• **REQUIRED ACTION**: The records that follow must be repeated exactly, except for their pictures.

======== MATERIAL SUPPLIED

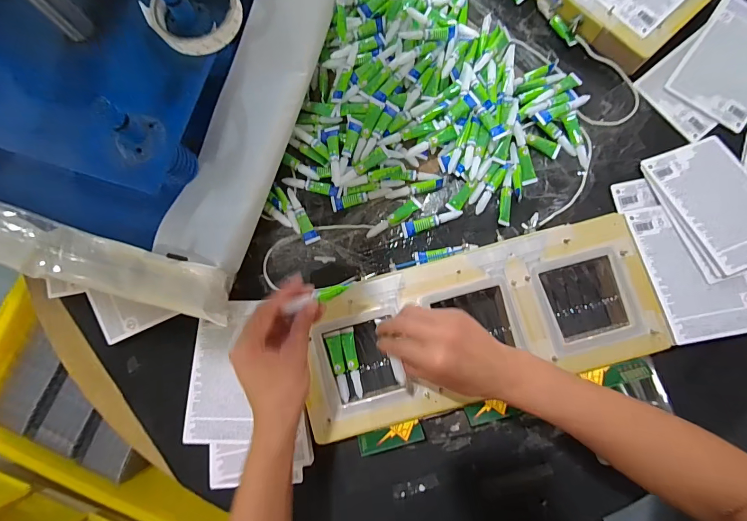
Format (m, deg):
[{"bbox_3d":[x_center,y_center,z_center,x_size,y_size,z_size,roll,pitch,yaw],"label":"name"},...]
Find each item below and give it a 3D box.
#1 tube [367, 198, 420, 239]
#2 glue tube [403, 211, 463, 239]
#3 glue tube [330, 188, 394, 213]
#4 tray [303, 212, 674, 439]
[{"bbox_3d":[0.028,-0.054,0.485,0.082,0.015,0.018,-39,82,-4],"label":"tube"},{"bbox_3d":[0.079,-0.050,0.486,0.082,0.010,0.018,-15,81,-1],"label":"glue tube"},{"bbox_3d":[-0.016,-0.084,0.493,0.081,0.013,0.018,-12,81,0],"label":"glue tube"},{"bbox_3d":[0.121,0.075,0.444,0.421,0.030,0.171,-18,81,-1],"label":"tray"}]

================

• **THE COMPLETED TASK**:
Format (m, deg):
[{"bbox_3d":[x_center,y_center,z_center,x_size,y_size,z_size,roll,pitch,yaw],"label":"name"},...]
Find each item below and give it a 3D box.
#1 tube [367, 198, 420, 239]
#2 glue tube [403, 211, 463, 239]
#3 glue tube [330, 188, 394, 213]
#4 tray [303, 212, 674, 439]
[{"bbox_3d":[0.028,-0.054,0.485,0.082,0.015,0.018,-39,82,-4],"label":"tube"},{"bbox_3d":[0.079,-0.050,0.486,0.082,0.010,0.018,-15,81,-1],"label":"glue tube"},{"bbox_3d":[-0.016,-0.084,0.493,0.081,0.013,0.018,-12,81,0],"label":"glue tube"},{"bbox_3d":[0.121,0.075,0.444,0.421,0.030,0.171,-18,81,-1],"label":"tray"}]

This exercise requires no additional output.